Votre tâche:
Répondez, s'il vous plaît, à ces questions sur le texte fourni :
1. Dans quelle région Royal poursuit-elle son périple ?
2. Quelle sanction a visé Montebourg ?
3. À la solde de quel parti était l'imitateur ?

Royal prend acte de l'exclusion de Georges Frêche et continue son périple dans les Antilles.
Voilà la décision est tombée. La seule qui restait possible en ces temps de campagne rythmée par les coups de poignards de la droite contre notre candidate. Il fallait démontrer une certaine hiérarchie des sanctions : un carton jaune contre Montebourg entraînait le carton rouge contre Frêche.
Pas sûr que celà calme les équipes de tueurs aux basques de Royal, bien au contraire. Il semble que la garde rapprochée de l'équipe Royal a laissé passer des intrus et en tout cas au moins un imposteur de trop en la personne de cet imitateur à la solde de l'UMP. C'est cette absence de protection qui me surprend le plus. Elle démontre une fragilité et une exposition trop fortes. Royal supporte nombre de coups bas sans perdre le sourire. Inconscience, force de caractère, zenitude ? J'espère que quelqu'un s'occupe de l'état de forme psychologique et mental de la candidate en haut lieu. Il ne faudrait pas qu'elle termine en charpie cette pré-campagne. Vraiment c'est inquiètant : que fait l'équipe de campagne pour la protéger ?

Extrait de données:
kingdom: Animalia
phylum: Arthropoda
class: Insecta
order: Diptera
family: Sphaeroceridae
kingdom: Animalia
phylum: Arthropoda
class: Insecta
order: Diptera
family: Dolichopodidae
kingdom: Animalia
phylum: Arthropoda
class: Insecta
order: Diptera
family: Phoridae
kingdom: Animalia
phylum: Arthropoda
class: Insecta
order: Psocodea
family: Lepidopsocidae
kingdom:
...
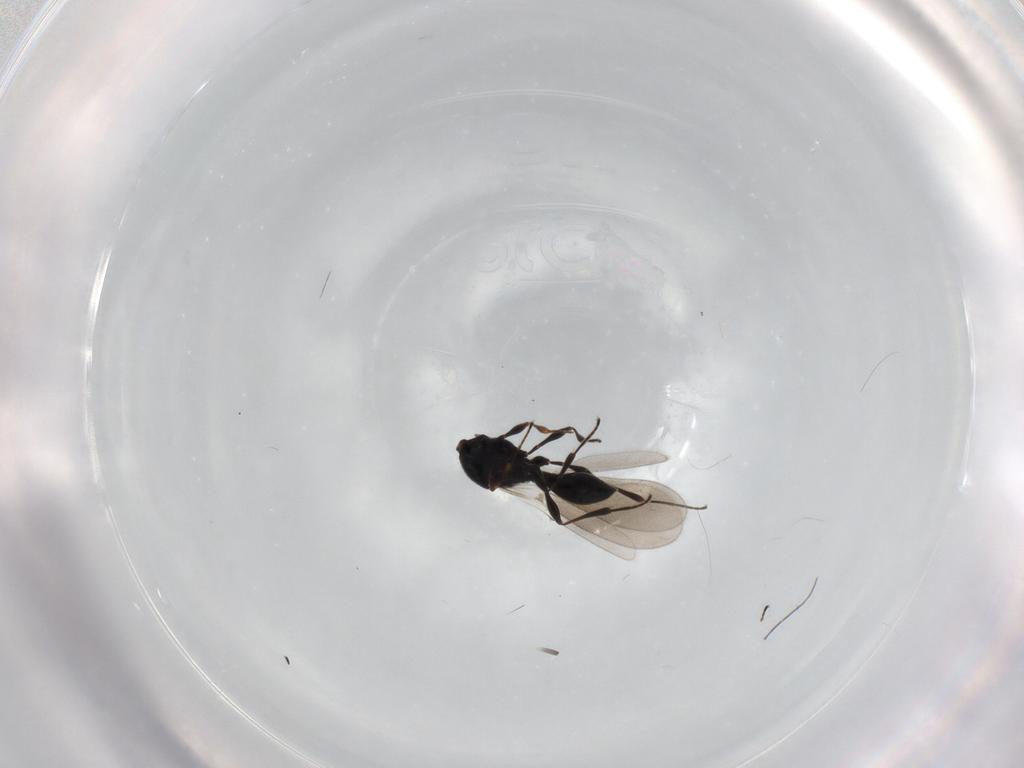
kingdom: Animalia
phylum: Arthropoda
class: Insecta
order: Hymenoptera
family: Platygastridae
--
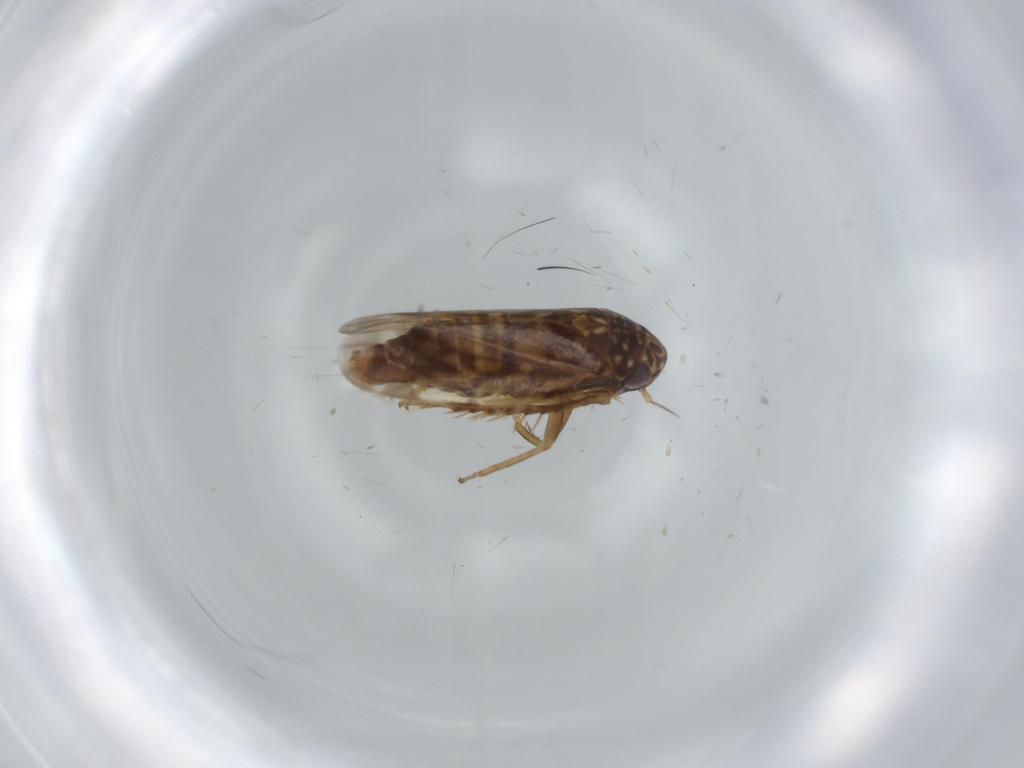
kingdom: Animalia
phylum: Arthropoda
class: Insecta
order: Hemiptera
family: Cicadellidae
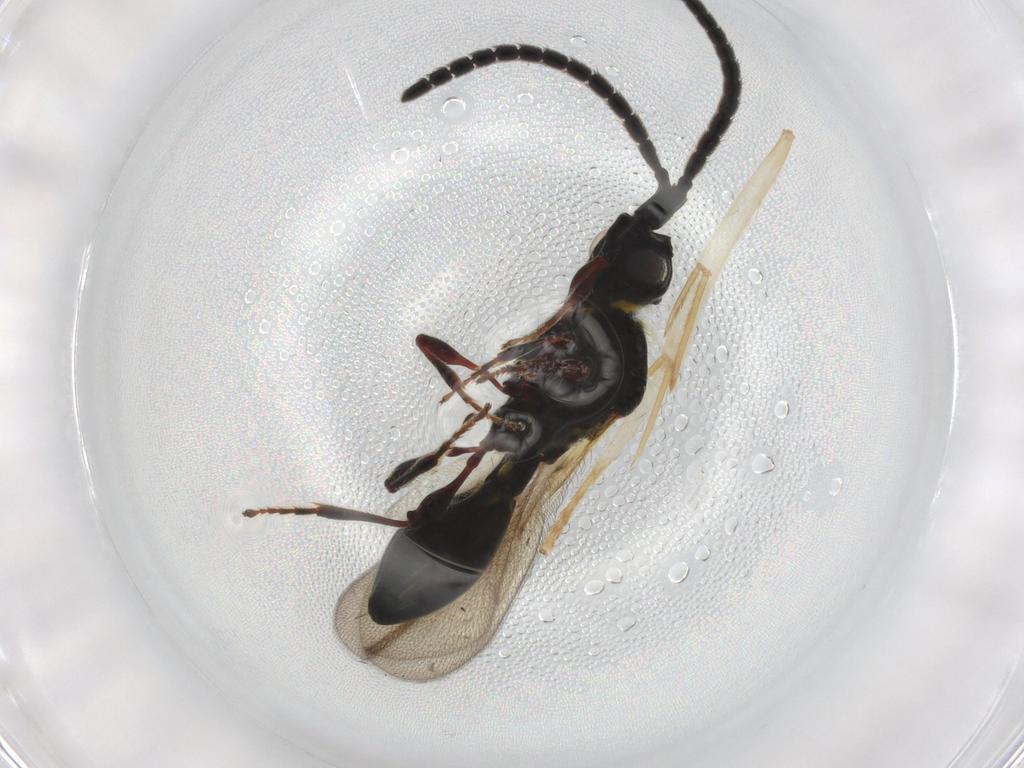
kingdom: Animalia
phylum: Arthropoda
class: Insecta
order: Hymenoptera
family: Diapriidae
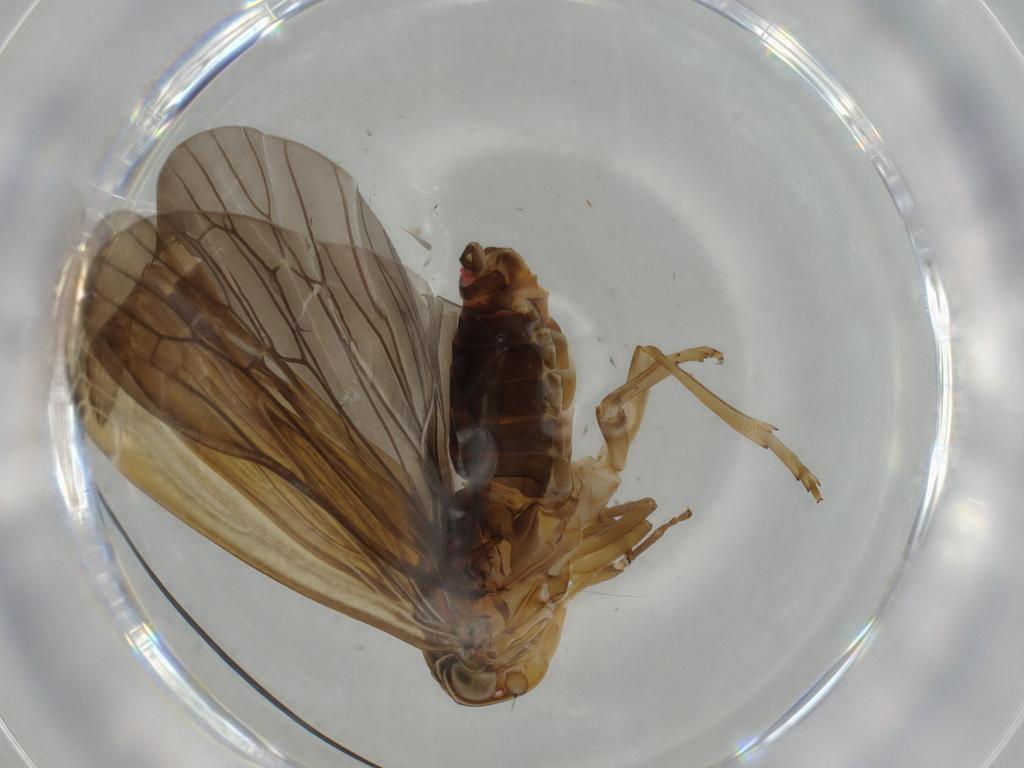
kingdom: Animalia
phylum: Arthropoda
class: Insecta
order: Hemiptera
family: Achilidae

La réponse:
1. Dans les Antilles.
2. Un carton jaune.
3. L'UMP.